▸ **YOUR INSTRUCTIONS**:
Starting with the first line of the data and going on through the line with "06. August 2026", please give those lines again with "Archives" swapped for "Past Posts" and everything else unchanged.

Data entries
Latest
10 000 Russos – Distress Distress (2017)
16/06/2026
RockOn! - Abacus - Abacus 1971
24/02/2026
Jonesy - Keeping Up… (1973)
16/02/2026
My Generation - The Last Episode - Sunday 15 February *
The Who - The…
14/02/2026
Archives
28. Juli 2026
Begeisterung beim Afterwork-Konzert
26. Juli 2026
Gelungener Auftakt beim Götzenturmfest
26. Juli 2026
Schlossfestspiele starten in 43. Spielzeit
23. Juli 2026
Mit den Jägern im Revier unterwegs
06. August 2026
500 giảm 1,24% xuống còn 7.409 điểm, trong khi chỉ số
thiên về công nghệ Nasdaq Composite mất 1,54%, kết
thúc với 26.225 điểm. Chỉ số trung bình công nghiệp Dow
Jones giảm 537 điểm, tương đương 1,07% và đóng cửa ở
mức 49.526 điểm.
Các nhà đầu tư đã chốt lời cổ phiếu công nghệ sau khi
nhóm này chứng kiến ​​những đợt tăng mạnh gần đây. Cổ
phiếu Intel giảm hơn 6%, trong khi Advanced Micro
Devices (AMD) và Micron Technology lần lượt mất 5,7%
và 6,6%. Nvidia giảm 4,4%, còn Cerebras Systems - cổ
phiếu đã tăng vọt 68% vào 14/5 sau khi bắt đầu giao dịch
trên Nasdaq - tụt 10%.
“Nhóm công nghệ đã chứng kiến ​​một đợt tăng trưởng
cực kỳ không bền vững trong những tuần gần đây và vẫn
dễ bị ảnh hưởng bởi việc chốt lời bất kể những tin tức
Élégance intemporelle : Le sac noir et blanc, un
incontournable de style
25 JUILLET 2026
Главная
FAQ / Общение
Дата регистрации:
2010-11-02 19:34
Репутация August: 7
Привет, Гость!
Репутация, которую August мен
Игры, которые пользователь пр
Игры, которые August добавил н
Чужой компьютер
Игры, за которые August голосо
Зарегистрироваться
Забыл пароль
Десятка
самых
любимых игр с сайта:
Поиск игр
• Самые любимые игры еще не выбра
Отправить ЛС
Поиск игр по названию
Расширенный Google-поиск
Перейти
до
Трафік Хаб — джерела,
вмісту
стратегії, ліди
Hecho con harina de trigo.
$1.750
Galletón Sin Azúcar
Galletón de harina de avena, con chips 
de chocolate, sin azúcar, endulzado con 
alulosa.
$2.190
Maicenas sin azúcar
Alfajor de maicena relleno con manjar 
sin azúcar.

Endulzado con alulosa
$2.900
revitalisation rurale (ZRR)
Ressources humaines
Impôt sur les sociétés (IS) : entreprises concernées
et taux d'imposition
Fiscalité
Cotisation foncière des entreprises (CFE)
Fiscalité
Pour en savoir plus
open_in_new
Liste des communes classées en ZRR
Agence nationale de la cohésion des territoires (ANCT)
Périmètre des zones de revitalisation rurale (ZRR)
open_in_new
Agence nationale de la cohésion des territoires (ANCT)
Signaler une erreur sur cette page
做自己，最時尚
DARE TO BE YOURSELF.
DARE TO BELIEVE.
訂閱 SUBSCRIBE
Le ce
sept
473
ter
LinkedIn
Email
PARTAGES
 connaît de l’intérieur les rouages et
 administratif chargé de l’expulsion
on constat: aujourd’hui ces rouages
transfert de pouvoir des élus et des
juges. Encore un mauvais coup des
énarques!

▸ **RESULT OF THE EXERCISE**:
Latest
10 000 Russos – Distress Distress (2017)
16/06/2026
RockOn! - Abacus - Abacus 1971
24/02/2026
Jonesy - Keeping Up… (1973)
16/02/2026
My Generation - The Last Episode - Sunday 15 February *
The Who - The…
14/02/2026
Past Posts
28. Juli 2026
Begeisterung beim Afterwork-Konzert
26. Juli 2026
Gelungener Auftakt beim Götzenturmfest
26. Juli 2026
Schlossfestspiele starten in 43. Spielzeit
23. Juli 2026
Mit den Jägern im Revier unterwegs
06. August 2026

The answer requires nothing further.